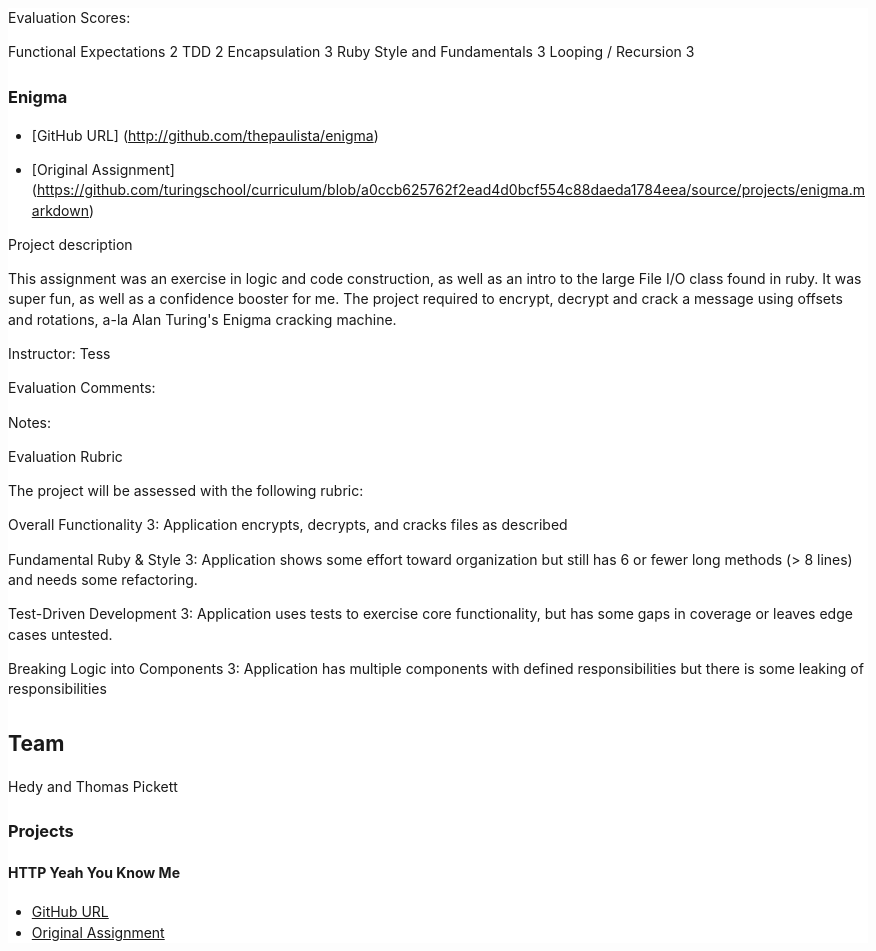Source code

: Evaluation Scores:

Functional Expectations 2
TDD 2
Encapsulation 3
Ruby Style and Fundamentals 3
Looping / Recursion 3

### Enigma


* [GitHub URL] (http://github.com/thepaulista/enigma)

* [Original Assignment] (https://github.com/turingschool/curriculum/blob/a0ccb625762f2ead4d0bcf554c88daeda1784eea/source/projects/enigma.markdown)

Project description

This assignment was an exercise in logic and code construction, as well as an intro to the large File I/O class found
in ruby.  It was super fun, as well as a confidence booster for me.  The project required to encrypt, decrypt and crack a message using offsets and rotations, a-la Alan Turing's Enigma cracking machine.  

Instructor: Tess

Evaluation Comments:

Notes:

Evaluation Rubric

The project will be assessed with the following rubric:

Overall Functionality
3: Application encrypts, decrypts, and cracks files as described

Fundamental Ruby & Style
3: Application shows some effort toward organization but still has 6 or fewer long methods (> 8 lines) and needs some refactoring.

Test-Driven Development
3: Application uses tests to exercise core functionality, but has some gaps in coverage or leaves edge cases untested.

Breaking Logic into Components
3: Application has multiple components with defined responsibilities but there is some leaking of responsibilities

## Team
Hedy and Thomas Pickett
### Projects

#### HTTP Yeah You Know Me

* [GitHub URL](https://github.com/thePaulista/http_yeah_you_know_me)
* [Original Assignment]()
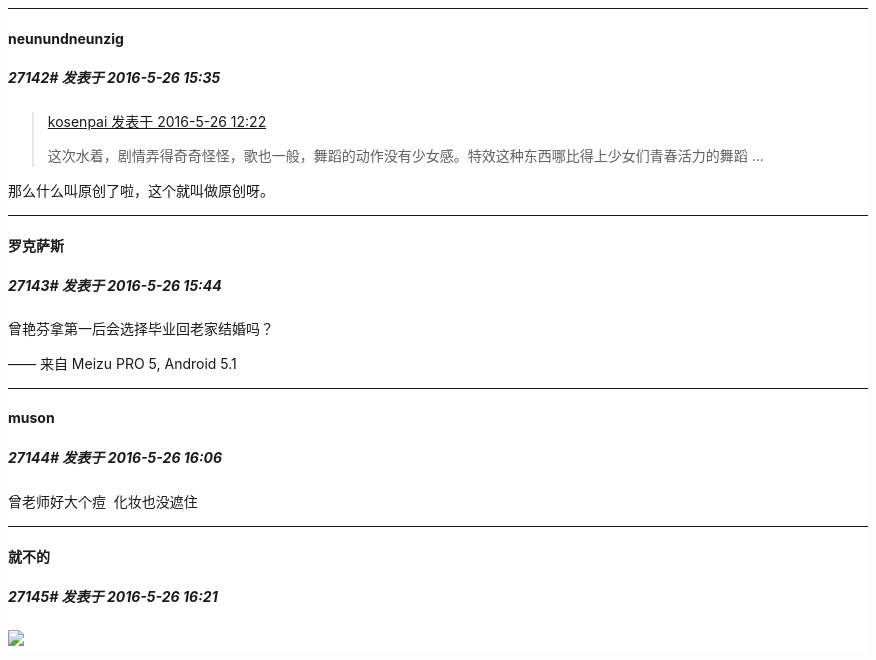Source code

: *****

####  neunundneunzig  
##### 27142#       发表于 2016-5-26 15:35



<blockquote><a href="httphttps://bbs.saraba1st.com/2b/forum.php?mod=redirect&amp;goto=findpost&amp;pid=32532602&amp;ptid=1105387" target="_blank">kosenpai 发表于 2016-5-26 12:22</a>

这次水着，剧情弄得奇奇怪怪，歌也一般，舞蹈的动作没有少女感。特效这种东西哪比得上少女们青春活力的舞蹈 ...</blockquote>
那么什么叫原创了啦，这个就叫做原创呀。







*****

####  罗克萨斯  
##### 27143#       发表于 2016-5-26 15:44




曾艳芬拿第一后会选择毕业回老家结婚吗？

—— 来自 Meizu PRO 5, Android 5.1







*****

####  muson  
##### 27144#       发表于 2016-5-26 16:06




曾老师好大个痘  化妆也没遮住







*****

####  就不的  
##### 27145#       发表于 2016-5-26 16:21



<img src="http://ww3.sinaimg.cn/mw690/005HOofigw1f48qlyuaafj30m80fr0w2.jpg" referrerpolicy="no-referrer">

+---+

## TASK STATEMENT
Please render the listing above as a Markdown table with the columns No. and Line, one numbered row per line and blank lines skipped. Leave the pictures out.

## WRITTEN ANSWER
| No. | Line |
|---|---|
| 1 | Source code |
| 2 | : Evaluation Scores: |
| 3 | Functional Expectations 2 |
| 4 | TDD 2 |
| 5 | Encapsulation 3 |
| 6 | Ruby Style and Fundamentals 3 |
| 7 | Looping / Recursion 3 |
| 8 | ### Enigma |
| 9 | * [GitHub URL] (http://github.com/thepaulista/enigma) |
| 10 | * [Original Assignment] (https://github.com/turingschool/curriculum/blob/a0ccb625762f2ead4d0bcf554c88daeda1784eea/source/projects/enigma.markdown) |
| 11 | Project description |
| 12 | This assignment was an exercise in logic and code construction, as well as an intro to the large File I/O class found |
| 13 | in ruby.  It was super fun, as well as a confidence booster for me.  The project required to encrypt, decrypt and crack a message using offsets and rotations, a-la Alan Turing's Enigma cracking machine.   |
| 14 | Instructor: Tess |
| 15 | Evaluation Comments: |
| 16 | Notes: |
| 17 | Evaluation Rubric |
| 18 | The project will be assessed with the following rubric: |
| 19 | Overall Functionality |
| 20 | 3: Application encrypts, decrypts, and cracks files as described |
| 21 | Fundamental Ruby & Style |
| 22 | 3: Application shows some effort toward organization but still has 6 or fewer long methods (> 8 lines) and needs some refactoring. |
| 23 | Test-Driven Development |
| 24 | 3: Application uses tests to exercise core functionality, but has some gaps in coverage or leaves edge cases untested. |
| 25 | Breaking Logic into Components |
| 26 | 3: Application has multiple components with defined responsibilities but there is some leaking of responsibilities |
| 27 | ## Team |
| 28 | Hedy and Thomas Pickett |
| 29 | ### Projects |
| 30 | #### HTTP Yeah You Know Me |
| 31 | * [GitHub URL](https://github.com/thePaulista/http_yeah_you_know_me) |
| 32 | * [Original Assignment]() |
| 33 | Source code |
| 34 | : ***** |
| 35 | ####  neunundneunzig   |
| 36 | ##### 27142#       发表于 2016-5-26 15:35 |
| 37 | <blockquote><a href="httphttps://bbs.saraba1st.com/2b/forum.php?mod=redirect&amp;goto=findpost&amp;pid=32532602&amp;ptid=1105387" target="_blank">kosenpai 发表于 2016-5-26 12:22</a> |
| 38 | 这次水着，剧情弄得奇奇怪怪，歌也一般，舞蹈的动作没有少女感。特效这种东西哪比得上少女们青春活力的舞蹈 ...</blockquote> |
| 39 | 那么什么叫原创了啦，这个就叫做原创呀。 |
| 40 | ***** |
| 41 | ####  罗克萨斯   |
| 42 | ##### 27143#       发表于 2016-5-26 15:44 |
| 43 | 曾艳芬拿第一后会选择毕业回老家结婚吗？ |
| 44 | —— 来自 Meizu PRO 5, Android 5.1 |
| 45 | ***** |
| 46 | ####  muson   |
| 47 | ##### 27144#       发表于 2016-5-26 16:06 |
| 48 | 曾老师好大个痘  化妆也没遮住 |
| 49 | ***** |
| 50 | ####  就不的   |
| 51 | ##### 27145#       发表于 2016-5-26 16:21 |
| 52 | <img src="http://ww3.sinaimg.cn/mw690/005HOofigw1f48qlyuaafj30m80fr0w2.jpg" referrerpolicy="no-referrer"> |